Sabado, 07 de enero de 2023 a las 01:00

Por Adalberto Balduino
Especial para El Litoral

Igual que una película de ciencia ficción, o un poema de Ray Bradbury, el tiempo para los argentinos siempre es el imaginado. Porque la realidad es dura por mostrarnos tal como somos, a cara lavada, sin fueros que nos hagan inocentes, con sueños mal gastados.
Pero el argentino siempre se renueva, se aggiorna, porque la historia no siempre ha sido agraciada con nosotros, por ser como somos. En principio, poco fiables, porque nuestra palabra generalmente no tiene crédito.
Sin embargo, ha encontrado el talismán que le permite sumar las ventajas de ayer, sin el agobio de una inflación implacable; que es adoptar una doble vida el de la apariencia, que le posibilita al ego no resentirse.
Entonces, con toda la ficción de su parte, trata por vivir como antes sin privarse de nada aunque no tenga con qué. Mientras la realidad que es cruel por verdadera, es la vía de escape para putear mil pálidas.
Un país verdaderamente en crisis, realidad en la que estamos insertos, no se muestra tan dadivoso, salvo representar haciendo lo que hacíamos en el pasado, gastar a troche y moche. Un periodista europeo, decía que resulta muy difícil calificar la auténtica realidad Argentina; por un lado alegría desbordante, compras a granel. Más aún, de otra manera no se justifica un país en crisis cómo esta semana, cuando pasaron 14.000 turistas por día con rumbo al Brasil. Y, por otro la queja por los pesos que faltan y su esfumada validez.
Los países que protagonizaron la Segunda Guerra Mundial, llevaron varios años en recomponerse.

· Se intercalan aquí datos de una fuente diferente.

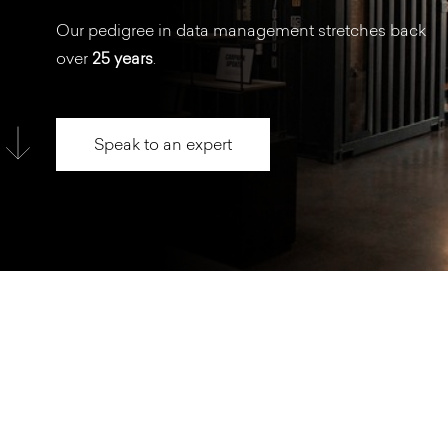
Our pedigree in data management stretches back
over
25 years
.
Speak to an expert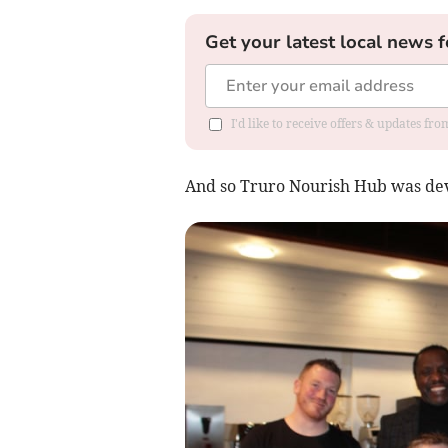
Get your latest local news f
I'd like to receive offers & updates fr
And so Truro Nourish Hub was devi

Sólo el trabajo denodado y nada más que el trabajo logro el milagro.
Sin embargo, aquí donde la economía protagoniza una guerra en que la inflación hace estragos, vivimos adoptando la dualidad de la hipocresía. Por un lado, el llanto. Por el otro, el desboque del divertimento de la Fiesta Inolvidable.

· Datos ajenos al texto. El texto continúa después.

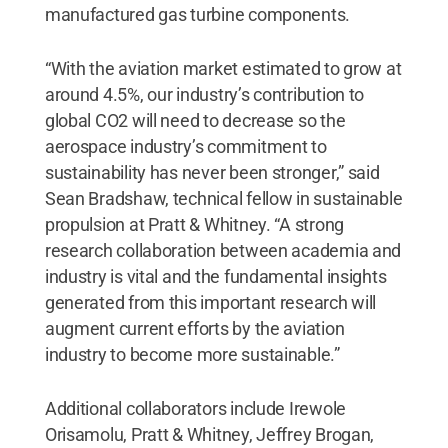
manufactured gas turbine components.
“With the aviation market estimated to grow at
around 4.5%, our industry’s contribution to
global CO2 will need to decrease so the
aerospace industry’s commitment to
sustainability has never been stronger,” said
Sean Bradshaw, technical fellow in sustainable
propulsion at Pratt & Whitney. “A strong
research collaboration between academia and
industry is vital and the fundamental insights
generated from this important research will
augment current efforts by the aviation
industry to become more sustainable.”
Additional collaborators include Irewole
Orisamolu, Pratt & Whitney, Jeffrey Brogan,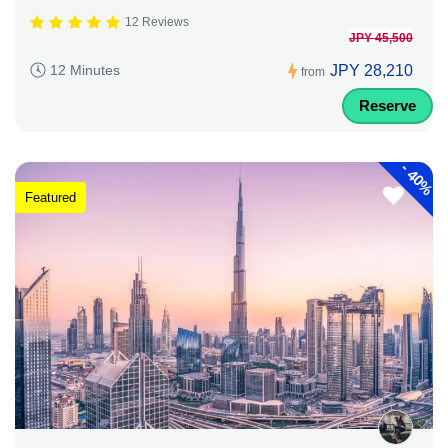
12 Reviews
JPY 45,500
JPY 28,210
12 Minutes
from
Reserve
-
40%
Featured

No defiendo los yerros de este Gobierno, pero el pueblo, el ciudadano, actúa como lo hacen sus representantes: a mal tiempo buena cara. No escuchando lo que reclama el ciudadano común, y diciendo lo que nos gusta escuchar: la economía está remontando. Esto me hace acordar, cuando Menem dijo para semblantear la situación: “Estamos mal, pero vamos bien”.
Es decir, “socios” en la mentira como relato único. Lo que nos pasa son como “las joyas de la abuela”, tratamos de revalidar en el desconsuelo el valor perdido, y en nuestra ignorancia hacer lo opuesto a la precariedad. Gastar y no demostrar “bajoneo”, aunque de regreso lloremos, pero tenemos todo un año para inundar de lágrimas.
No estoy en contra del ocio, ni de la satisfacción de gozarlo, ya que cada cual es el artífice de su propio destino, pero entonces no utilicemos dos discursos diametralmente opuestos. Es añorar pasado que alguna vez vivimos felices y hoy lo traemos al presente como recuerdos de un futuro, al cual deseamos volver, pero que no se da.
Para graficar tamaña hipocresía, las dos caras que siempre hacemos gala, es igual a las actitudes no reveladas por el comportamiento y las buenas costumbres, que hacían gala el dibujo concebido por el autor Guillermo Divito para la tira: “El otro yo del Dr. Merengue”. Un personaje popular que nos representa fielmente como somos; decimos una cosa y hacemos otra.
En la jerga popular se lo pinta como “fayuto”, “careta” o “dos caras”, por representar eso y mucho más. Dos procederes en desencuentro permanente por mantener las formas, ser felices como fuere, cuando en realidad es la ética lo que importa. Una sola palabra.